Münster (dpa/lnw) – Das nordrhein-westfälische Oberverwaltungsgericht beschäftigt sich am Freitag (10.30 Uhr) erneut mit dem Streit um den Ausbau des Trainingszentrums des Fußball-Bundesligisten 1. FC Köln. In der mündlichen Verhandlung geht es zum wiederholten Mal um die Frage, ob der für den Ausbau von der Stadt im Jahr 2020 aufgestellte Bebauungsplan wirksam ist.

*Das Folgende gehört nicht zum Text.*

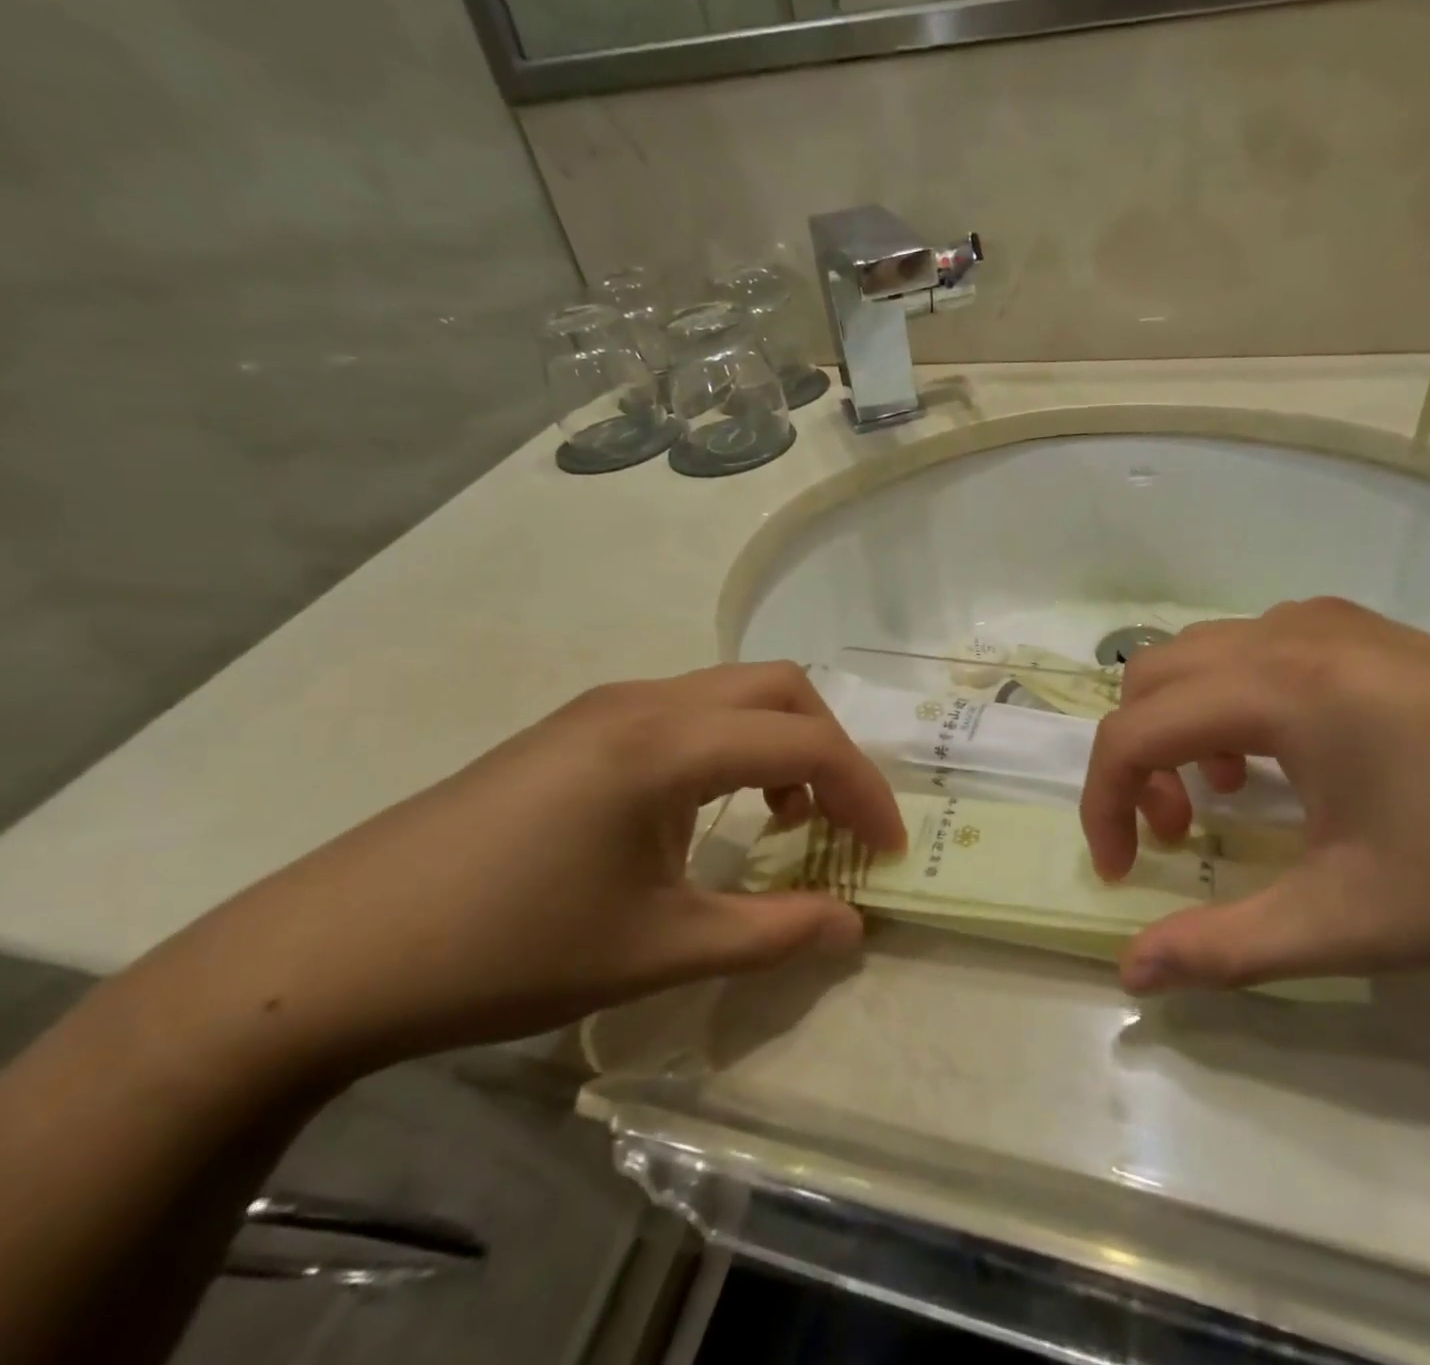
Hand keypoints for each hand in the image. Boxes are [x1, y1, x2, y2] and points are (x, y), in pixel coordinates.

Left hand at [143, 663, 905, 1077]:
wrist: (331, 952)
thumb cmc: (507, 950)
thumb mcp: (658, 951)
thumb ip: (774, 933)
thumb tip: (855, 925)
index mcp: (667, 743)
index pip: (806, 740)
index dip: (864, 791)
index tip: (889, 848)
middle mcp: (644, 701)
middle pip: (778, 686)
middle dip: (831, 746)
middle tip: (841, 818)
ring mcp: (605, 706)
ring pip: (732, 692)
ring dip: (779, 740)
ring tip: (783, 813)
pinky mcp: (577, 726)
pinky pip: (687, 711)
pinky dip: (731, 744)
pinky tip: (710, 807)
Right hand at [1079, 598, 1429, 993]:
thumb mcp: (1352, 920)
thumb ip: (1225, 947)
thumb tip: (1131, 972)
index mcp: (1278, 687)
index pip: (1133, 731)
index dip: (1103, 803)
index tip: (1124, 874)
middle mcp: (1289, 634)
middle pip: (1151, 676)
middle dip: (1136, 756)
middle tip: (1173, 833)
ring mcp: (1333, 624)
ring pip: (1200, 656)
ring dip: (1180, 725)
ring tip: (1224, 796)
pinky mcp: (1370, 633)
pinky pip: (1254, 649)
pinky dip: (1229, 701)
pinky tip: (1281, 758)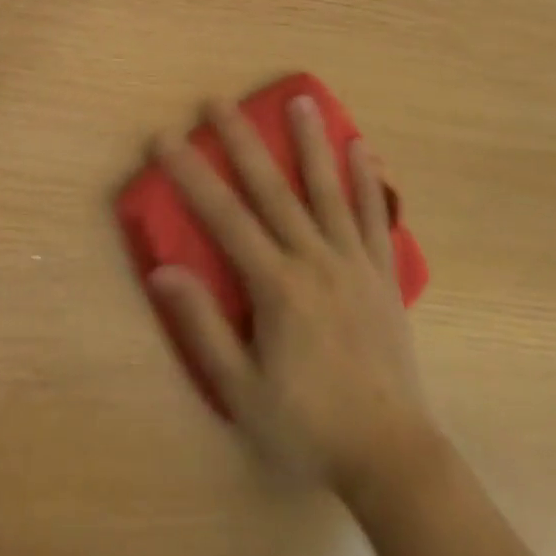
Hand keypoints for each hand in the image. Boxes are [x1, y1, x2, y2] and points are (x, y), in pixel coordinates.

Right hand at [148, 95, 438, 494]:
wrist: (391, 456)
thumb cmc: (308, 427)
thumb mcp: (242, 391)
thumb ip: (202, 327)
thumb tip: (163, 271)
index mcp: (277, 285)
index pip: (224, 217)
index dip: (190, 174)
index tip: (165, 137)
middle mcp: (315, 259)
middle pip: (272, 188)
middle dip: (241, 140)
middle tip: (219, 100)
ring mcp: (354, 262)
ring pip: (328, 189)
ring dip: (312, 141)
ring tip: (303, 99)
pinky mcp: (383, 274)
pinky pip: (376, 217)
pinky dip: (369, 181)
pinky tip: (363, 147)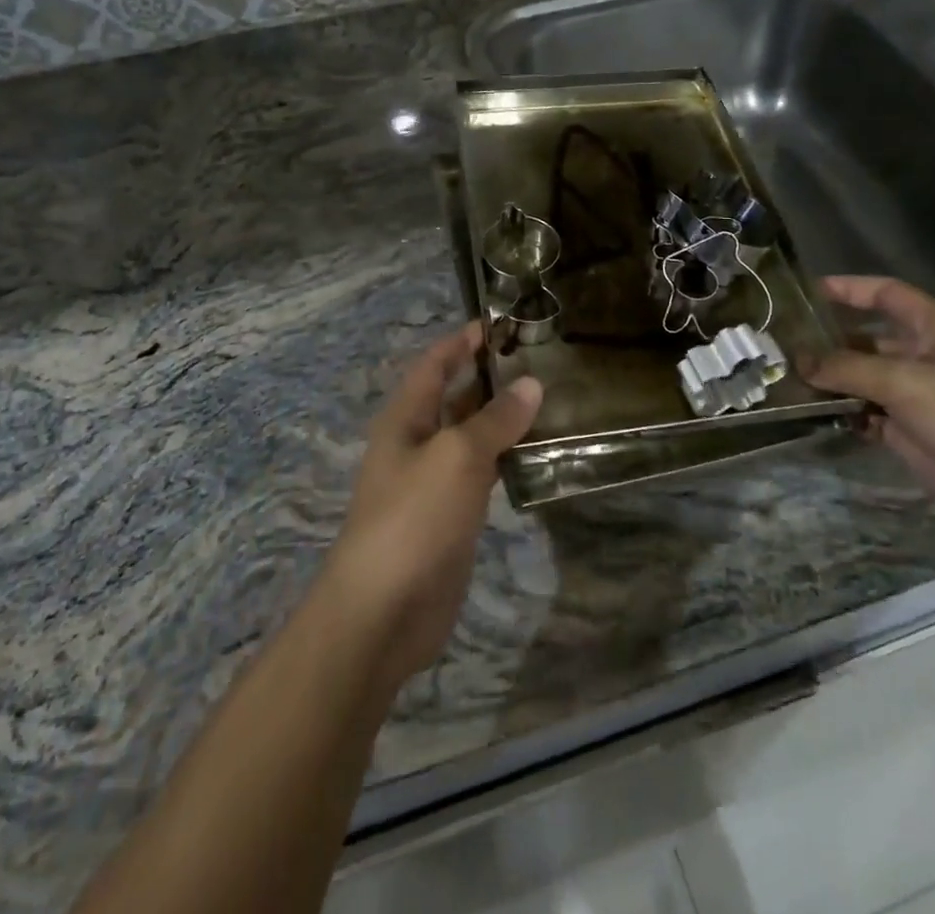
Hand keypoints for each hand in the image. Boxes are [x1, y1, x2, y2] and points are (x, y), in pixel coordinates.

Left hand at [318, 324, 541, 687]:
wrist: (383, 611)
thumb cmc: (413, 517)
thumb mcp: (456, 456)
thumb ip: (495, 420)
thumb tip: (531, 384)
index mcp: (406, 418)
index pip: (434, 365)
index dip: (461, 342)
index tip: (500, 323)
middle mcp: (417, 443)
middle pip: (455, 398)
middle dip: (490, 377)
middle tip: (540, 360)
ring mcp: (434, 483)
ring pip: (472, 437)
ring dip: (503, 419)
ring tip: (551, 399)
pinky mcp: (452, 517)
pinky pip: (482, 474)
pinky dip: (507, 458)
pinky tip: (539, 452)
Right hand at [805, 276, 934, 543]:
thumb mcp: (905, 380)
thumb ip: (848, 367)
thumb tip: (800, 360)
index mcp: (932, 328)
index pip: (884, 294)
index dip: (847, 288)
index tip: (804, 292)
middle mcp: (921, 356)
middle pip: (866, 338)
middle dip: (827, 339)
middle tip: (780, 343)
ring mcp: (914, 396)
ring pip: (861, 379)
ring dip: (829, 380)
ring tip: (783, 378)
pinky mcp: (909, 432)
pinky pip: (865, 414)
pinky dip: (841, 413)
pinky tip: (810, 414)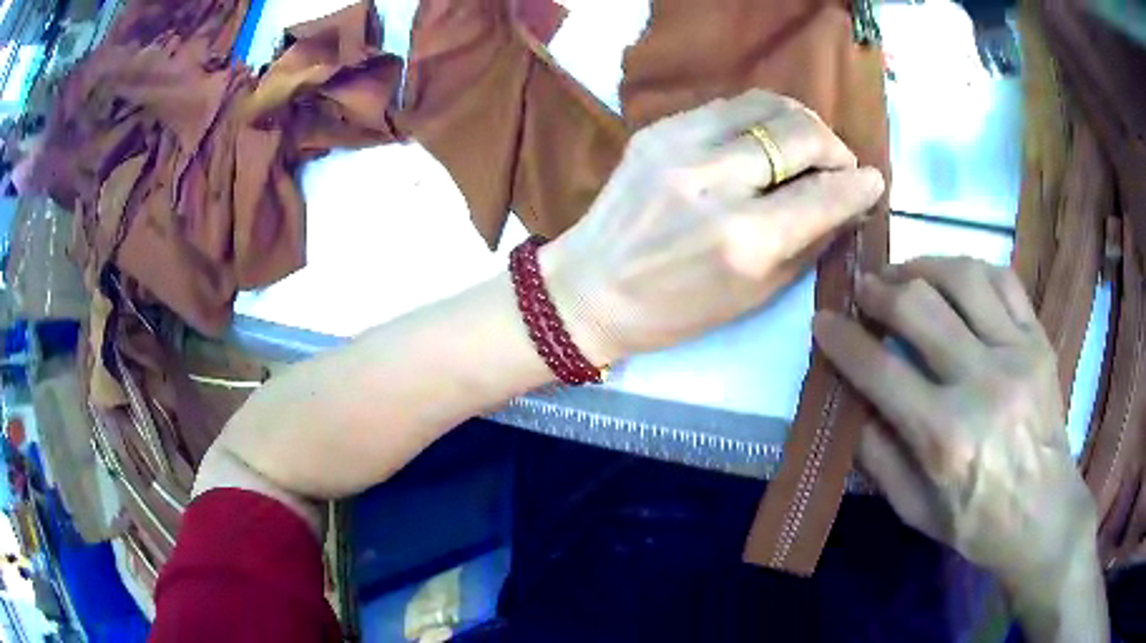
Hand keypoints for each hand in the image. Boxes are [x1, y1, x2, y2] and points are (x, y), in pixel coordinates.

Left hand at [541, 89, 885, 364]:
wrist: (588, 288)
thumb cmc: (675, 311)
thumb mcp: (755, 295)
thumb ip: (809, 243)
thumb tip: (849, 203)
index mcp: (744, 240)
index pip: (824, 193)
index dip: (859, 184)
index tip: (873, 181)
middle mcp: (715, 181)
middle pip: (800, 132)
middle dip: (834, 146)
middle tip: (838, 165)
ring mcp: (680, 146)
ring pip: (766, 104)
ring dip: (800, 122)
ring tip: (806, 146)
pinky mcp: (656, 129)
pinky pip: (729, 107)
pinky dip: (760, 119)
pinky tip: (763, 141)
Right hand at [813, 257, 1105, 640]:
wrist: (1044, 515)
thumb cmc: (977, 523)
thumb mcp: (915, 511)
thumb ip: (879, 457)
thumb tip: (853, 403)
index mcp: (944, 437)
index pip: (880, 371)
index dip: (843, 340)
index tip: (822, 320)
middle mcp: (982, 384)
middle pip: (919, 308)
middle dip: (879, 290)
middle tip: (863, 288)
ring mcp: (1017, 354)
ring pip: (963, 278)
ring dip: (923, 266)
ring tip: (905, 273)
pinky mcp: (1039, 341)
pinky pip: (1004, 280)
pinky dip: (972, 270)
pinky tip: (955, 278)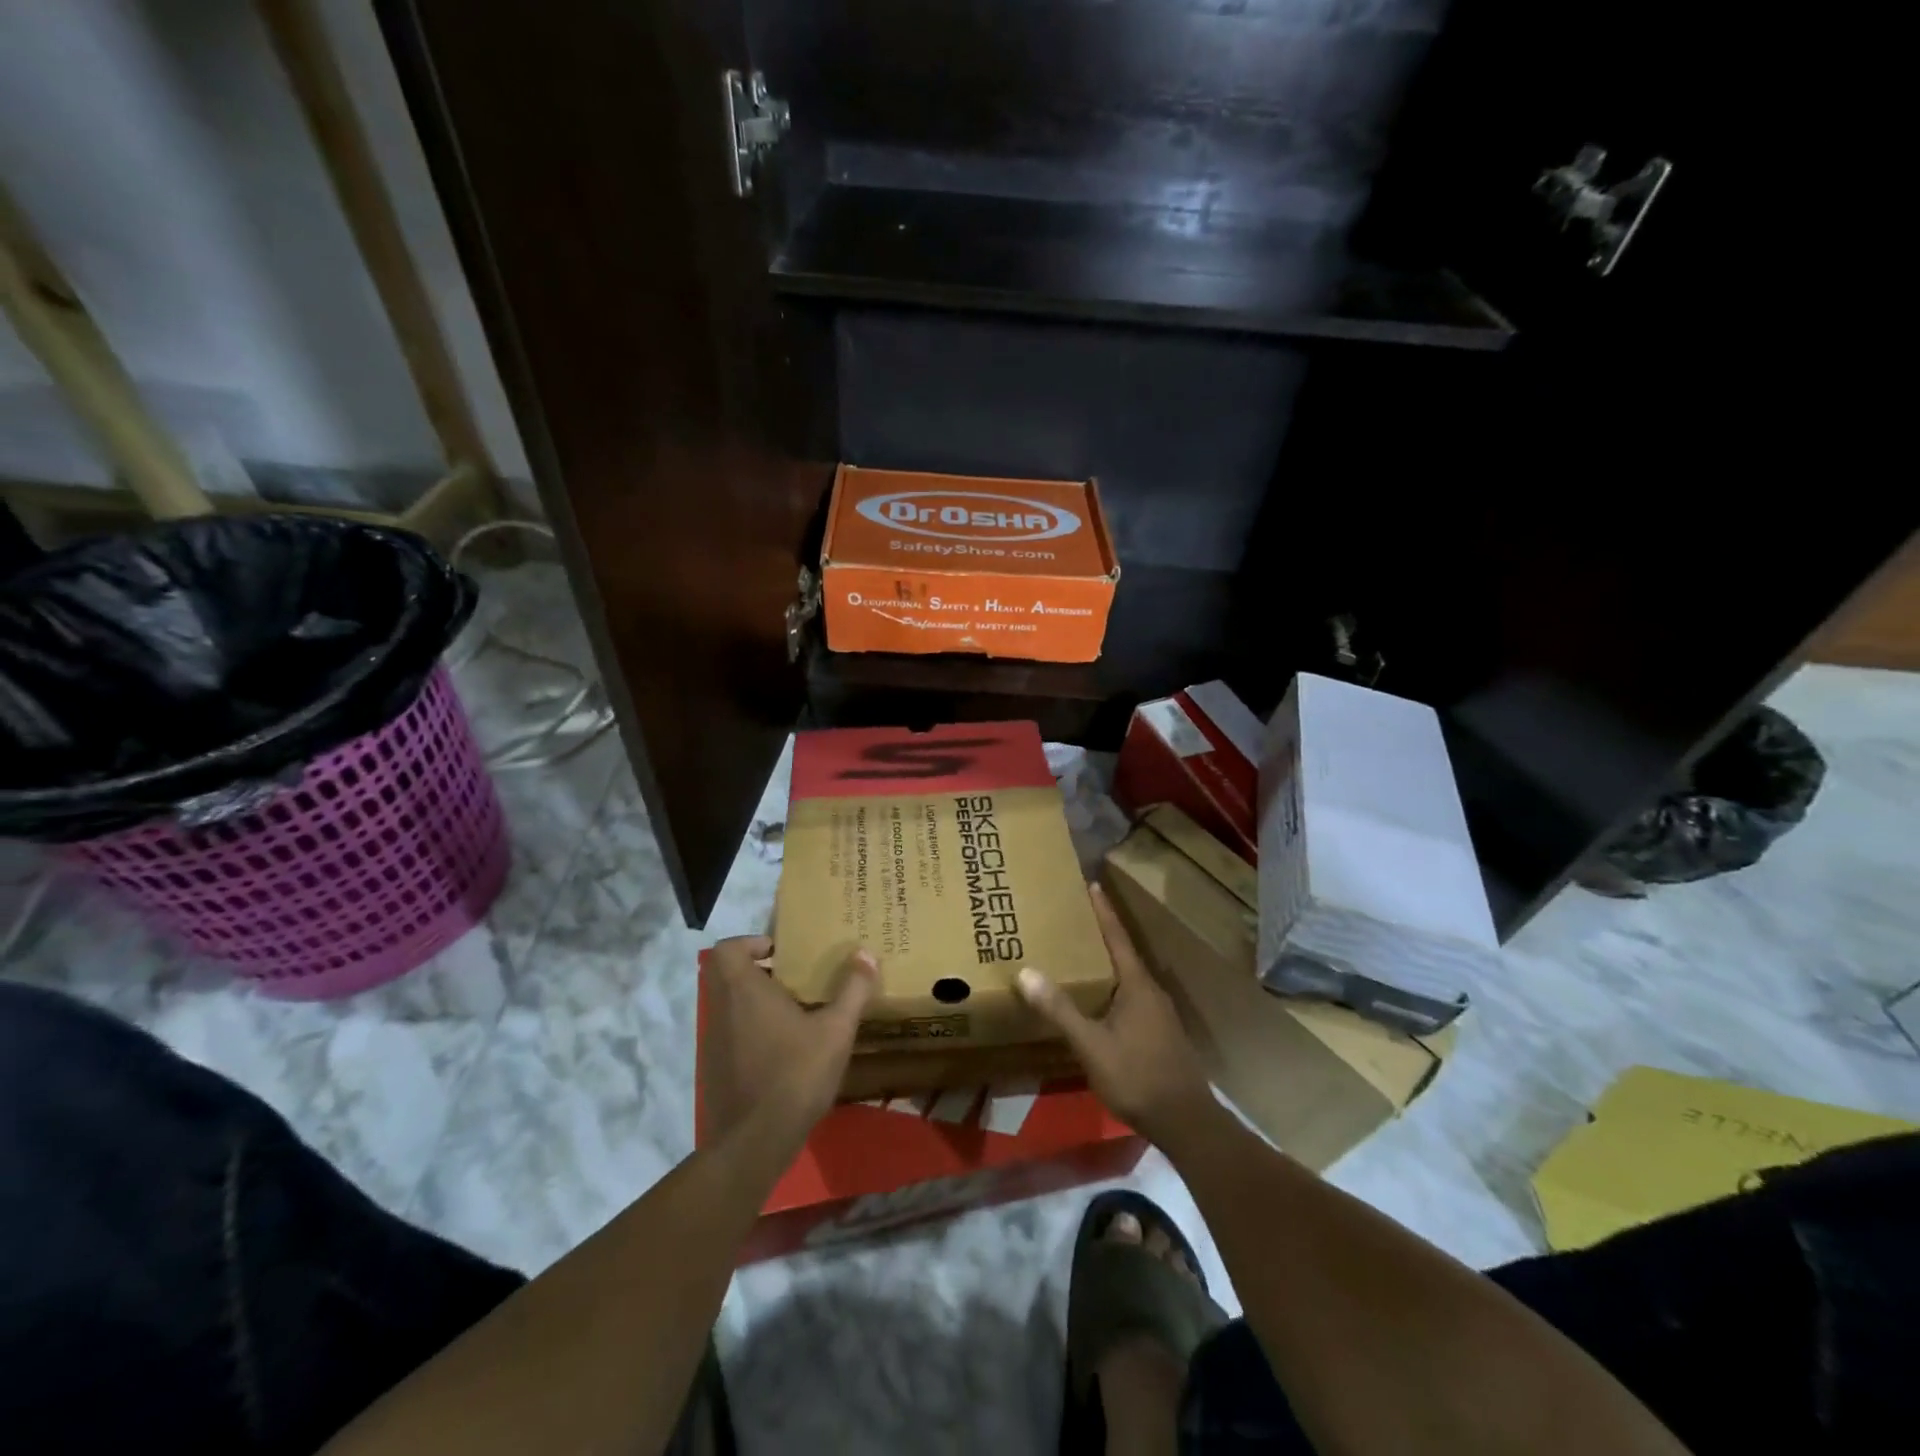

Der Verein will die bestehende Sportanlage rund um das im Stadtteil Sülz gelegene Geißbockheim erweitern. Als Ausgleich sollen im Grüngürtel der Stadt auf der sogenannten Gleueler Wiese vier Kleinspielfelder für die Öffentlichkeit entstehen. Naturschützer beklagen die Vollversiegelung und den Verlust für die Allgemeinheit der unter Denkmal- und Landschaftsschutz gestellten Grünfläche. Insgesamt geht es neben den Kleinspielfeldern um drei neue Trainingsplätze und ein Funktionsgebäude auf einer bislang unbebauten Fläche.
Bereits im Jahr 2022 hatte das OVG den Bebauungsplan deshalb gekippt. Der Verein ging daraufhin in Revision vor das Bundesverwaltungsgericht und hatte Erfolg. Die Richter in Leipzig verwiesen den Streit im April 2024 zurück an das OVG nach Münster hatten in ihrer Entscheidung betont: «Die Versiegelung eines geringfügigen Teils dieser Gesamtfläche ist mit ihrem Charakter als Grünfläche vereinbar.»
Bewegung im Streit: Satellitenplätze im Angebot
In der Zwischenzeit war in Köln Bewegung in den jahrelangen Streit um den Ausbau des Trainingszentrums, des sogenannten Geißbockheims, gekommen. Der Kölner Stadtrat hatte einen Lösungsansatz in die Wege geleitet. Eine Mehrheit der Ratsmitglieder stimmte für eine von der SPD-Fraktion eingebrachte Initiative zur Zukunft des Trainingszentrums.
Demnach sollen dem Fußball-Bundesligisten drei bestehende städtische Sportplätze in der Nähe des Geißbockheims zur Verfügung gestellt werden, die der 1. FC Köln zu Teilen auf eigene Kosten sanieren und als sogenannte Satellitenplätze nutzen soll. Die Initiative wird nach der Zustimmung im Rat nun im nächsten Schritt von der Kölner Stadtverwaltung ergebnisoffen geprüft.
«Das anstehende Urteil in Münster ist für den 1. FC Köln keineswegs nachrangig. Zwar war der politische Beschluss zu den Satellitenplätzen im Juli ein enorm wichtiger Schritt, der perspektivisch helfen kann, unseren akuten Notstand abzufedern. Von diesen Satellitenplätzen steht uns aber bis heute noch keiner zur Verfügung. Darüber hinaus bleiben in der sportlichen und logistischen Praxis ausgelagerte Plätze mit täglichen Shuttle-Fahrten für unsere Nachwuchs- und Frauenteams ein enorm kräftezehrender Kompromiss», sagte FC-Geschäftsführer Philipp Türoff vor der Verhandlung in Münster der Deutschen Presse-Agentur.
«Die Gleueler Wiese ist und bleibt die bisher einzige vollumfängliche, Geißbockheim-nahe Lösung für den FC mit gleichzeitig erheblichem Mehrwert für den Kölner Breitensport. Deshalb hat die Verhandlung am Freitag für unsere Zukunft weiterhin eine herausragende Bedeutung. Wir erhoffen uns nach jahrelanger Hängepartie endlich rechtsstaatliche Klarheit für den Kölner Sport», sagte Türoff.
Neues Gutachten: Erster Termin im Juni verschoben
Bereits im Juni wollte sich das OVG erneut mit dem Streit befassen. Der Termin war kurzfristig abgesagt worden, weil die Naturschützer ein neues Gutachten vorgelegt hatten. Nach Auskunft des Gerichts hatten Stadt und der 1. FC Köln in der Zwischenzeit Gelegenheit zum vorgelegten Papier Stellung zu beziehen. Das Gericht hat kein neues Gutachten in Auftrag gegeben, so OVG-Sprecherin Gudrun Dahme. Sie verweist auf den bereits im Bebauungsplanverfahren tätigen Gutachter.
Die in der Zwischenzeit vom Rat der Stadt Köln vorgeschlagene Lösung mit den Satellitenplätzen sei für Frage, ob der Bebauungsplan wirksam ist, nicht relevant, so die Auskunft der OVG-Pressestelle.